Sarah Wilson’s First, We Make the Beast Beautiful is a book dedicated to opening a more compassionate, comprehensive discussion about anxiety. In it, Wilson employs various metaphors to describe the experience of “the beast.” Anxiety is compared to having computer tabs opening rapidly in the mind, without being able to close them or prevent new ones from opening. Anxiety is likened to having the entirety of life constricted into an overflowing toothpaste tube. Anxiety is a tangled spider web that keeps getting caught in other webs the more one tries to untangle it. In short, anxiety can be an all-consuming overwhelming experience, and, quite frankly, not a fun one.
Whilst we all struggle with individual anxieties—some of us to a larger, less manageable extent than others—anxiety surrounding the current pandemic is unique precisely because it is being experienced collectively in the world. We can be pretty confident that most people have, at least at one point during the pandemic, experienced a form of anxious stress and worry. And no wonder this is the case: uncertainty and unpredictability are the petri dishes for anxiety to grow in. With every new variant of COVID-19 that emerges, we lose more trust in the world, we feel the very valid risk of experiencing threat, loss, tragedy, and trauma; we doomscroll media sites, wondering despairingly if this will ever end. Especially for marginalised communities in society, which have generally been more severely impacted by the pandemic in economic, social and psychological ways, the levels of anxiety experienced can at times feel debilitating.
Anxiety is often boiled down to a simple formula: overestimating the likelihood that the worst possible scenario in our lives will occur, and underestimating our ability to cope with that scenario, should it actualise. Although anxiety is, and often feels, infinitely more complex than that, if we take this formula at face value, we might be able to think of some important strategies to help us deal with our collective Covid anxiety. Firstly, we might try to gently challenge our anxious thoughts. Might we be catastrophising, honing our attention onto single negative events and blowing those out of proportion, whilst minimising our focus on other, more hopeful events? Are we over-generalising the conclusions we draw from small pieces of evidence, using words like “always” and “never”? Is our anxiety actually going to help us cope with our imagined worst-case scenario?
In Cognitive Behavioural Therapy, these are known as unhelpful or distorted thinking styles, and by questioning ourselves as to how true our thoughts really are, we can learn to challenge and re-shape them. Similarly, should our worst-case scenario actualise, we can ask ourselves what coping skills we have. How have we coped in the past with similar adversities? What support systems can we draw upon? Who can we be vulnerable with, and ask for help from? What are our top three strengths that may help us in difficult situations? What sources of hope can we lean on?
In an equal but somewhat paradoxical way, our anxiety might need to be simultaneously challenged and accepted. With regards to my own anxiety, I relate to it as both an experience and a part of me. The part of me who feels anxious might create an embodied experience of anxiety, but it is above all a part of me that needs to be understood and nurtured. In accepting our anxiety, we might tell ourselves that it makes sense to feel anxious at the moment. That it is understandable to feel this way when there is so much out of our control. That our anxiety is flaring up because it feels threatened, and whilst we don’t need to get sucked into its tornado-like process, we can listen to it and validate it.

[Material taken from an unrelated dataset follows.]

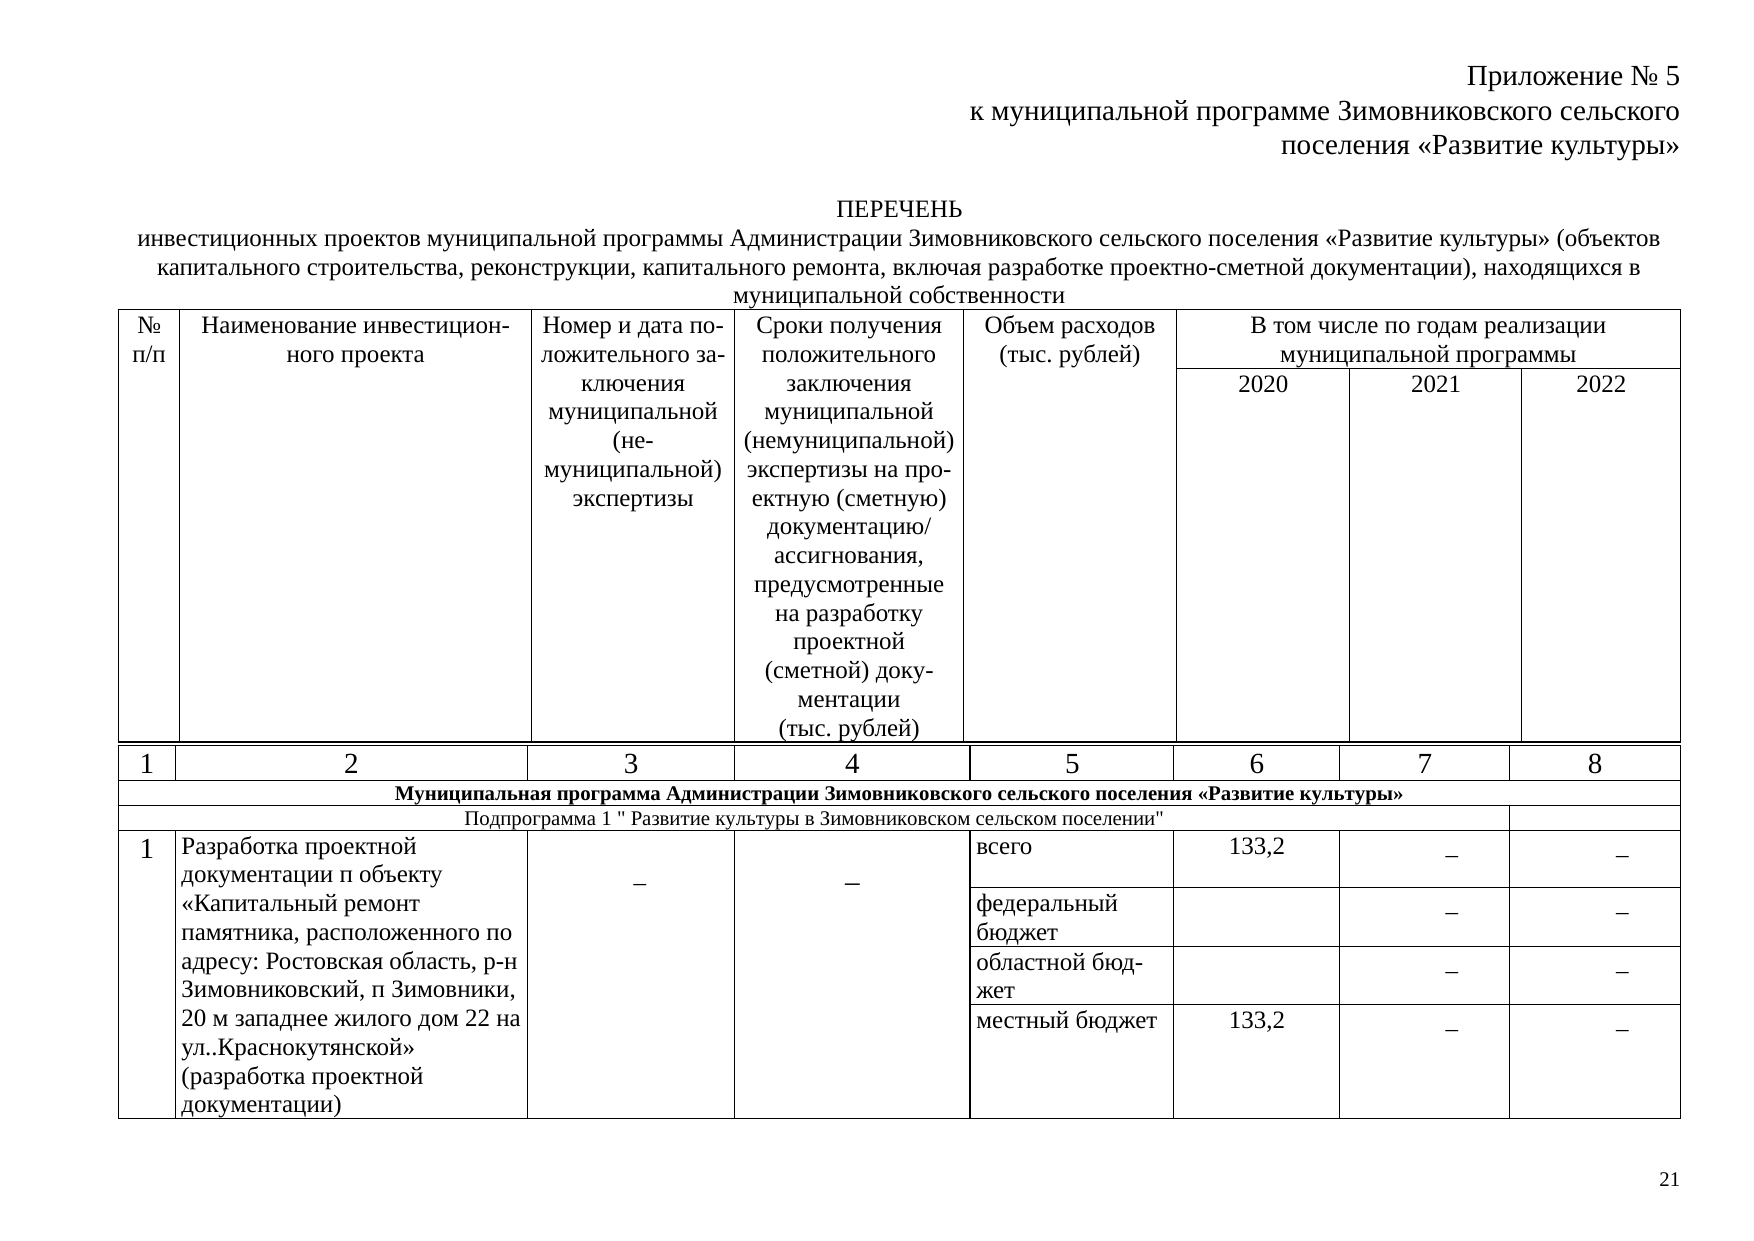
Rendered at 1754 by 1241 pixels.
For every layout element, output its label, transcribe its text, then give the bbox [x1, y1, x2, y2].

table_cell 2022 [1522, 369, 1680, 741]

If we don’t work on accepting our anxiety, we can easily get stuck in a process of feeling anxious about feeling anxious, or feeling frustrated with our anxiety, which can make the problem worse. A lot of the time, if we give our anxiety the space to express itself, we find that the immediacy and urgency of its response will cool down. In fact, if we find ourselves struggling with anxiety, regularly setting aside a period during the day to act as “worry time” can reduce our anxious thoughts at other parts of the day, making anxiety more manageable overall. Also, talking helps. Especially within the context of professional therapy, talking about what we are feeling can help us to see things from different perspectives: that our anxiety is one part of us or one of our feelings among many, that feelings constantly move and shift within us and anxiety will too, and that the entire world is feeling anxiety at present and so we are all in the same boat—a thought that I personally have found to be very helpful. Having a dedicated time in psychotherapy sessions to talk through anxieties can also help us become more self-aware, leading to a greater understanding of the unique factors that trigger our anxieties, and providing more opportunities to prevent manageable anxiety from seeping into unmanageable realms.
It is too simplistic to argue that we just need to “let go of things beyond our control.” However, during this scary time, it is important to find anchors of security for ourselves whilst tentatively beginning the process of being more comfortable sitting in the uncertainty.